For increased accuracy, some simple precautions are helpful. When you first train your acoustic model, read sufficient material, and use the same tone of voice in which you’ll be dictating; I find a neutral monotone works best (like HAL 9000!). Each time you start up ViaVoice, do the audio setup; this takes only a minute. When ViaVoice errs, correct it, because that’s how it learns. Finally, let ViaVoice train you: you must speak continuously but not too quickly, naturally but not sloppily, carefully but not exaggeratedly – if you force your final consonants, for example, ViaVoice will hear not a clearer consonant but an extra word. Remember, it’s only a machine!

Perhaps the hardest thing for me has been learning to dictate at all. When I start talking, I usually have only the vaguest idea what I’m going to say; so I tend to choke under the pressure of improvising a constant flow of slow, clear, well-formed phrases. It’s good practice, I’ve found, to read aloud; and one of my uses for ViaVoice has been to transcribe some old hand-written letters. However, I do often use it to compose email messages, and I did use it to draft parts of this review.

The Last Word — Computer speech recognition is here, and although I wouldn’t like to predict just how, I believe it will change everything. Perhaps certain common speech recognition homonym errors will become accepted spellings. Perhaps computer input will soon be a hybrid of mouse, keyboard, and voice. In any case, we’re on the brink of a new age, and anyone who likes can step across and put a foot into it. Now – open the pod bay doors, please, HAL.

ViaVoice Enhanced requires Mac OS 9.0.4 and a Power Mac G3/300 or better; the faster the processor and the more RAM, the better – but this will improve only speed, not accuracy.
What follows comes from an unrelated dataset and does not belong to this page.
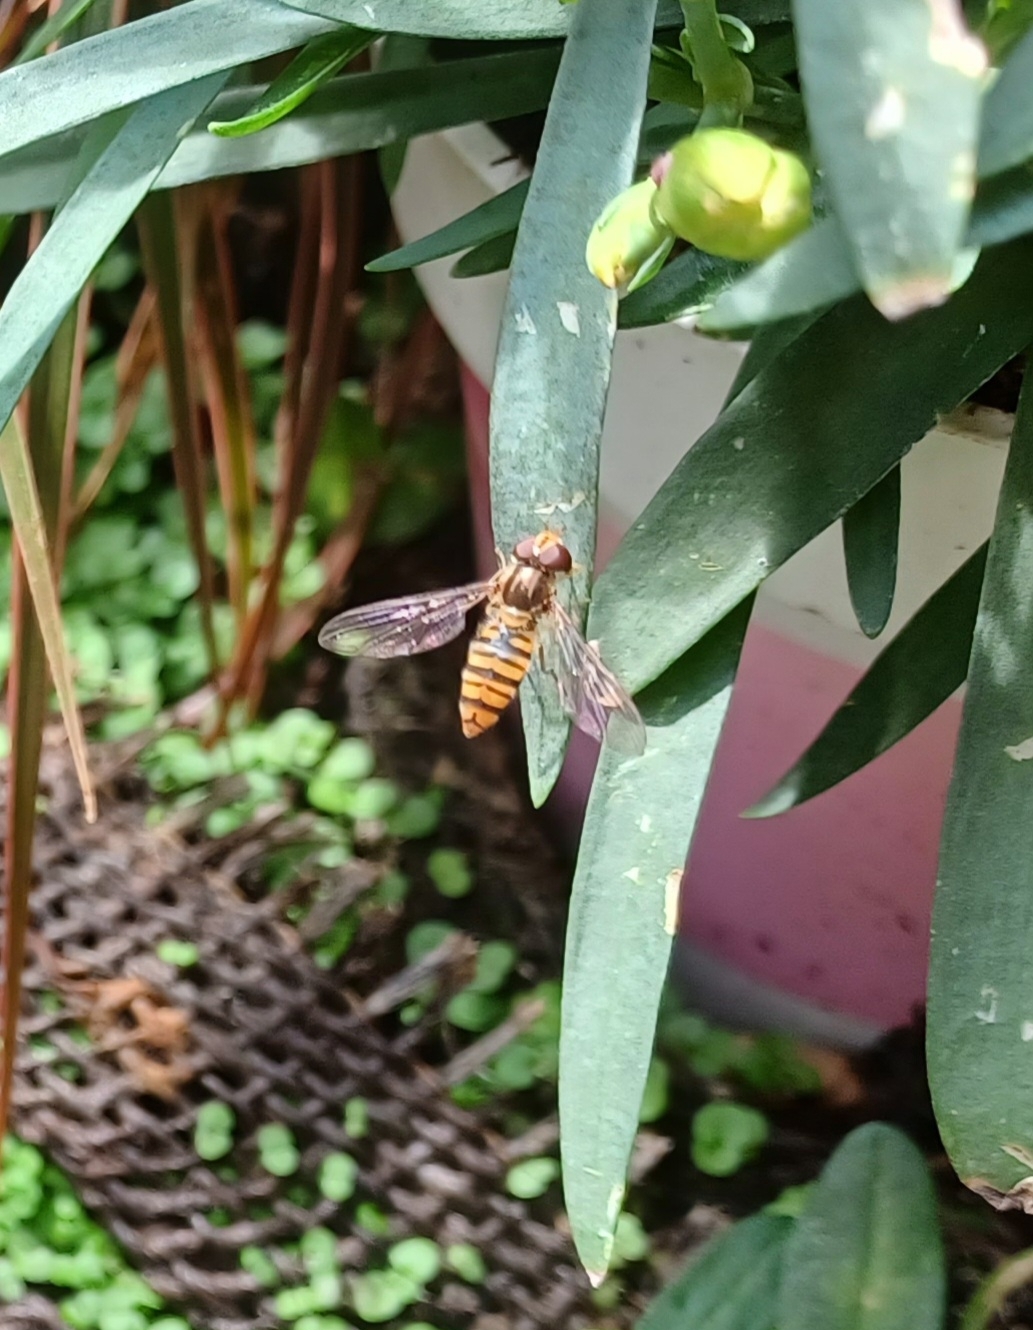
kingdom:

It costs $130 and comes with an Andrea USB headset, but any noise-cancelling microphone will do, such as the iParrott or the Andrea PlainTalk headset that came with the previous version.

<http://www.macsense.com/Product/iParrott103_ b.html>

If your computer doesn’t meet these requirements, you might like to try the previous version, ViaVoice Millennium. It isn’t quite as good, but it works decently, requires only Mac OS 8.5.1 and at least a Power Mac G3/233, and at $75, which isn’t much more than the value of the included headset, must be termed a bargain.